According to the Puranas, Kayasthas are descended from Chitragupta. The Puranas invest Chitragupta with the task of recording the deeds of humanity, upholding the rule of law and judging whether human beings go to heaven or hell upon death
Raja Todar Mal also
The Mathurs also claim Todar Mal as their own. They are a sub-caste of Kayastha.
The  Mathurs are the only sect who are referred to as direct descendants of a Vedic God in the religious texts and the only ancestor worshipping sect of Hinduism also called Chitranshi/Devputra. Kayasth’s are said, in the Vedas and Puranas, to have a dual-caste as of Kshatriya and Brahmin. Mathurs today are  concentrated across North Indian states of  Bihar, Uttar Pradesh, Uttarakhand, Delhi and Rajasthan. They too were scribes.
Even in the ancient times, they were the people whose profession was writing.
The Mathurs trace their genealogy to Brahma. This is how it goes. When Brahma had created all the fourVarnas, he thought that there must be someone to keep records and account of each Varna. He then started meditating and closed his eyes.
When his meditation was over, he found a radiant figure holding a pen and an inkpot standing before him. Brahma then called him Chitragupta and asked him to be the keeper of  records. He said as he had been created from Brahma, he shall be called Kaya and his progeny Kayastha.
This is how the word Kayastha originated. Since then,  reading and writing has been the hereditary occupation of the Kayasthas.
As far as Mathurs go, they are one of the many sub-castes of the Kayasthas.
The Mathurs trace their ancestry to Charu, one of the twelve sons of  Chitragupta and Irawati. Incidentally, there are a class of Brahmins who call themselves Mathurs and they trace their ancestry to Mathura.
There are also a class of Vaishya who call themselves Mathur Vaishya and trace their ancestry to Mathura. There are also some Bengalis who are known as Mathur Babus. According to the Puranas, Charu resided at Mathura-and so his descendants came to be known as Mathurs.

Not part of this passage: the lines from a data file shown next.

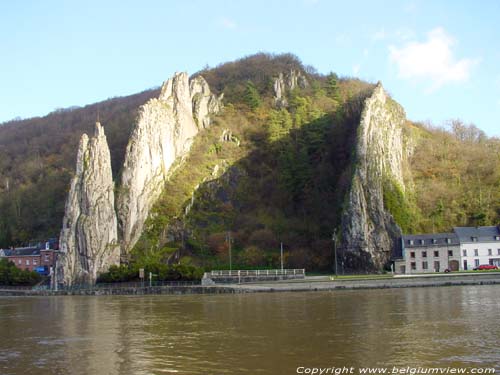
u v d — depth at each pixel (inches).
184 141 6756.9
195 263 5300.2
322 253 5319.9
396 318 2154.3
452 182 6023.6
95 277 5152.6
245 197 6225.4
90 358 1584.6
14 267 5403.5
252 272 4655.5
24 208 7140.8
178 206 5994.1
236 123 7298.2
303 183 6112.2
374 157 5580.7
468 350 1519.4
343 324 2044.8
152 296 4030.5
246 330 1991.9
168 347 1710.1
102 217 5369.1
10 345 1850.4
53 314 2827.3
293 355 1525.6
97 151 5634.8
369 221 5226.4
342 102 7362.2
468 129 7445.9
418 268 4975.4
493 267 4741.6
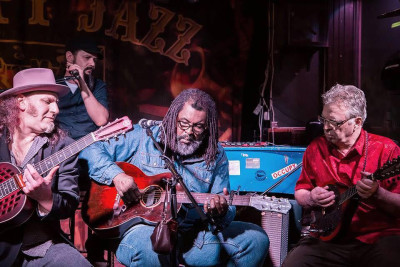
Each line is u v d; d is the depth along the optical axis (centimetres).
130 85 538
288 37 548
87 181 315
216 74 562
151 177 280
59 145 258
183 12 553
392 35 572
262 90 560
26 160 250
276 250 340
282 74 568
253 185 380
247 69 566
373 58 572
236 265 283
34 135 258
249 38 566
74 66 388
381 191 236
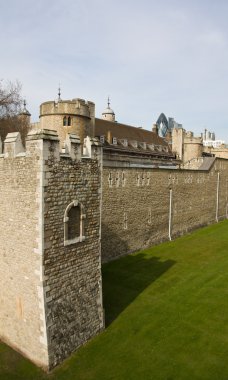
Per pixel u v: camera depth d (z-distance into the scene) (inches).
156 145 1873.8
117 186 942.4
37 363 477.1
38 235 457.7
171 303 687.1
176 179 1248.2
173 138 2089.1
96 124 1528.1
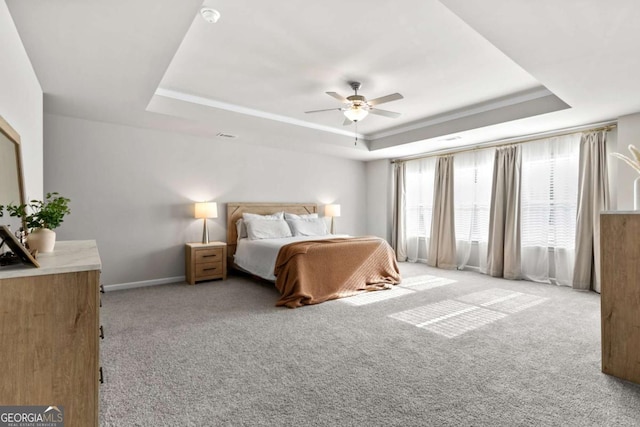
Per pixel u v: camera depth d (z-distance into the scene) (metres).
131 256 4.50
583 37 2.12
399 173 6.85
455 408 1.76
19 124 2.12
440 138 5.09
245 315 3.33
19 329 1.16
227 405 1.79
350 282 4.16
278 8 2.23
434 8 2.22
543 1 1.77
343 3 2.17
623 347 2.06
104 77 2.80
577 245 4.34
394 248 6.89
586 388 1.96
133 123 4.30
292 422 1.65
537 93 3.80
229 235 5.37
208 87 3.71
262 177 5.80
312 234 5.70
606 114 3.76
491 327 2.98
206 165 5.16
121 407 1.76
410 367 2.23
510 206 5.05
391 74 3.30
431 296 4.04
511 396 1.88
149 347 2.54
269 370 2.18
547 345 2.58
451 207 5.88
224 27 2.47
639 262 2.01
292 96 3.98
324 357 2.38
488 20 1.95
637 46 2.21
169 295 4.10
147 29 2.08
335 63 3.06
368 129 5.63
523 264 5.00
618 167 3.83
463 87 3.64
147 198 4.62
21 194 1.95
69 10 1.87
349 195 7.12
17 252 1.21
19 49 2.12
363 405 1.79
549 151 4.73
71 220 4.06
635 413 1.71
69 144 4.04
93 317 1.26
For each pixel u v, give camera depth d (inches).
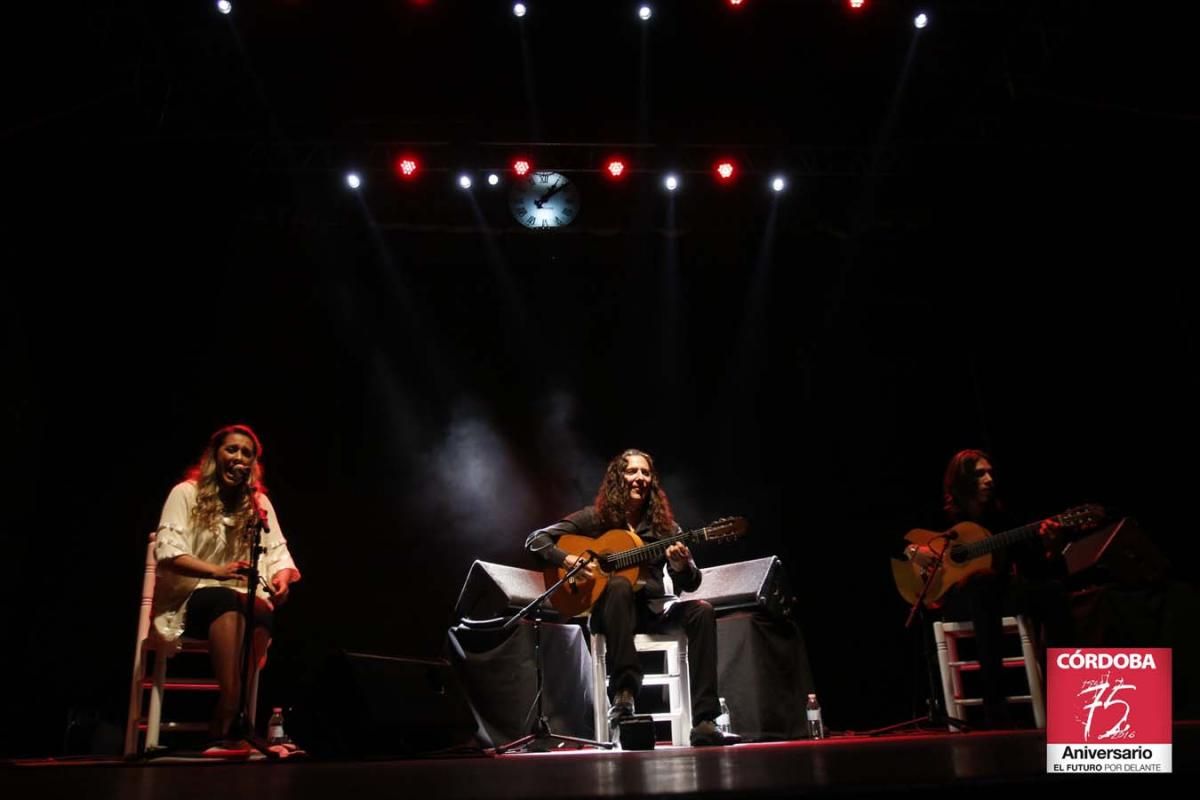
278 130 240.4
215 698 202.2
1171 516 202.4
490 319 248.1
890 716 221.5
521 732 144.5
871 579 233.5
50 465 208.5
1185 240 201.6
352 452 231.3
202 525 131.0
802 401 247.8
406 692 110.0
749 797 33.1
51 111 199.3
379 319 243.0
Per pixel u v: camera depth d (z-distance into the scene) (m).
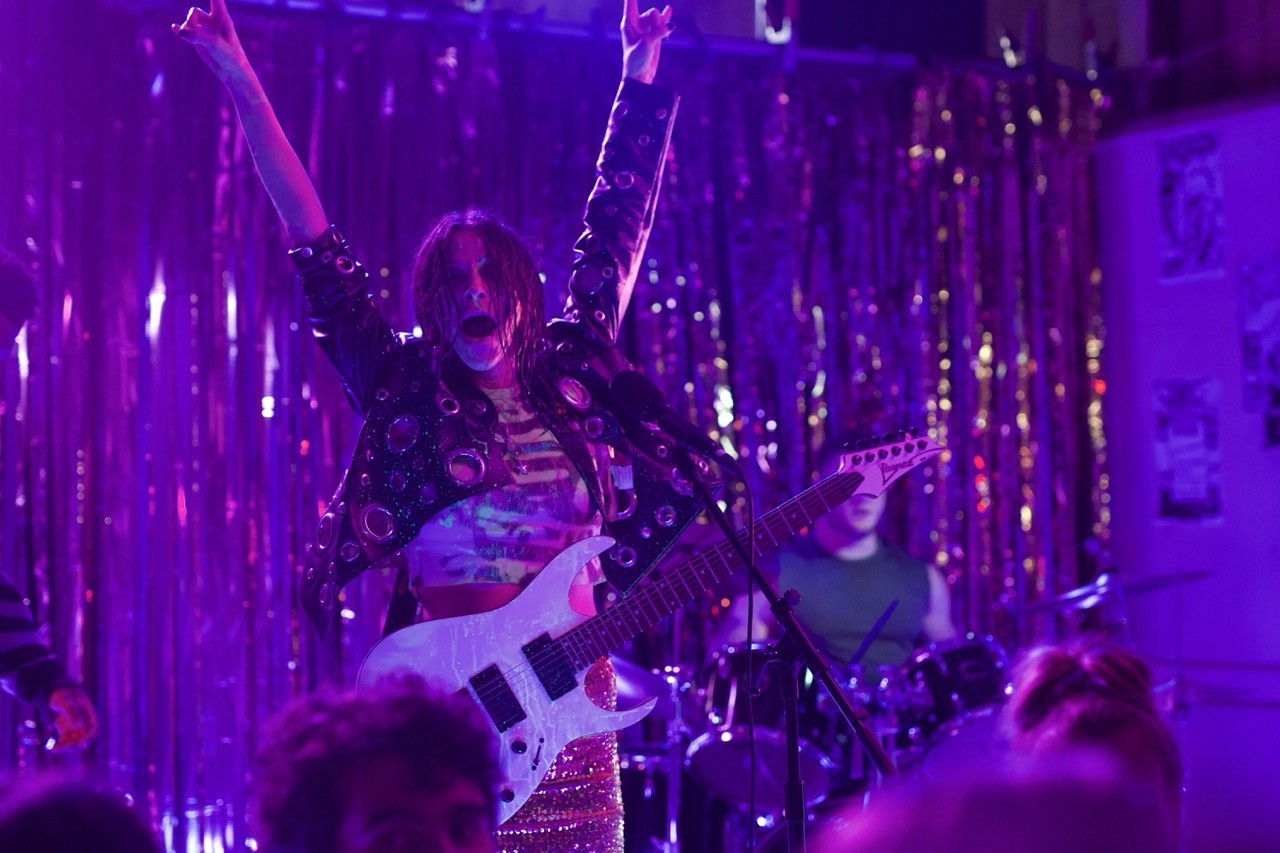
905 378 5.44
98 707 4.27
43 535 4.21
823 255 5.34
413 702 1.11
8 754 4.17
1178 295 5.58
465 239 2.45
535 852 2.29
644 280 5.06
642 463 2.49
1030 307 5.62
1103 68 5.76
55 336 4.25
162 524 4.36
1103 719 1.56
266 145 2.47
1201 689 4.90
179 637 4.38
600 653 2.34
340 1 4.64
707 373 5.12
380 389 2.43
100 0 4.36
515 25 4.88
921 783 0.70
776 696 4.11
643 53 2.84
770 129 5.28
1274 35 5.40
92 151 4.34
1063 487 5.63
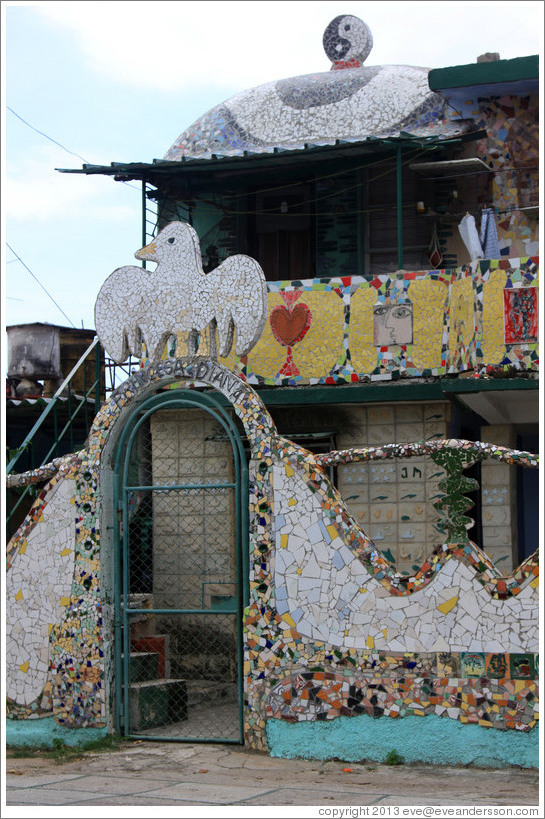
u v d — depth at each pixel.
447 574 8.52
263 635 8.96
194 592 12.88
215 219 14.20
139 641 11.09
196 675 12.60
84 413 15.51
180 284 9.72
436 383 11.88
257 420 9.21
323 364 12.31
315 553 8.91
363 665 8.65
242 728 9.09
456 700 8.35
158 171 12.97
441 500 8.62
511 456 8.32
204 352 9.55
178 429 13.35
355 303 12.28
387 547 12.47
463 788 7.62
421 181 13.41
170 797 7.47
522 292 11.19
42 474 10.01
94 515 9.70
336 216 13.74
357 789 7.65
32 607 9.82
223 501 13.01
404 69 14.35
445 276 12.04
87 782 8.08
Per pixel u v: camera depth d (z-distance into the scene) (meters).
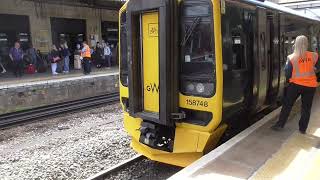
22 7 20.59
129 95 6.53
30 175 6.74
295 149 5.70
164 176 6.75
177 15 5.95
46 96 14.40
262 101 7.34
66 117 12.03
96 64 22.78
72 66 23.42
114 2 22.97
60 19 22.92
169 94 5.96
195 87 5.97
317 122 7.34
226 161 5.22
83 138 9.16
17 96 13.36
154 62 6.20
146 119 6.33
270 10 7.76
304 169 4.97
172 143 6.38
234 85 6.22
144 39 6.28
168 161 6.54
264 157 5.37
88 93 16.27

The Mathurs served under the Hindu Kings of Mathura till Qutb-ud-din conquered it. Subsequently, some of them learned Arabic and served under the courts of Turkish and Mughal Emperors while others fled Mathura in search of work.
In the ancient times, the Mathurs worked in the posts of Dewan under the Surya Vanshi Kings who ruled Ayodhya. The Suryavanshi kings included Ikshvaku, Raghu, Dashrata and Rama and it is said that Mathurs have worked under them and served them. The Mathurs are subdivided into als and gotras. People belonging to the same al claim to have descended from the same immediate ancestor and share a common totem.
Gotra is a larger group being composed of a number of al.
According to tradition, there were only eighty-four big villages in Brij Bhoomi, the empire of Mathura. It is probably on that account that there are eighty-four further sub-sects called Als of the Mathurs.
Coming back to Todar Mal, he died in 1589.
Another Todarmal was Pandit Todarmal (1719–1766). He was a Jain and an eminent scholar and writer. He stayed in Jaipur. His son, Gumani Ram, founded Gumanpanth, a strict form of Jainism.
We also have a Todar Mal in the Punjab. He was called Diwan Todar Mal Jain and he was a businessman. He belonged to Kakra village, a few miles from Patiala. In Sikh history, he is remembered for buying a small piece of land for the cremation of the dead bodies of Mata Gurji, , the mother and Zorawar Singh and Fateh Singh, the two younger sons of 10th Sikh Guru, Guru Gobind Singh in 1704 A.D, by paying an exorbitant price to the owner of the land.

He had to cover the whole piece of land with gold coins (ashrafis) in a vertical position, as he was asked to vertically place gold coins on the land and only that much land was given to him which he could cover with gold coins. He later also made arrangements for their cremation.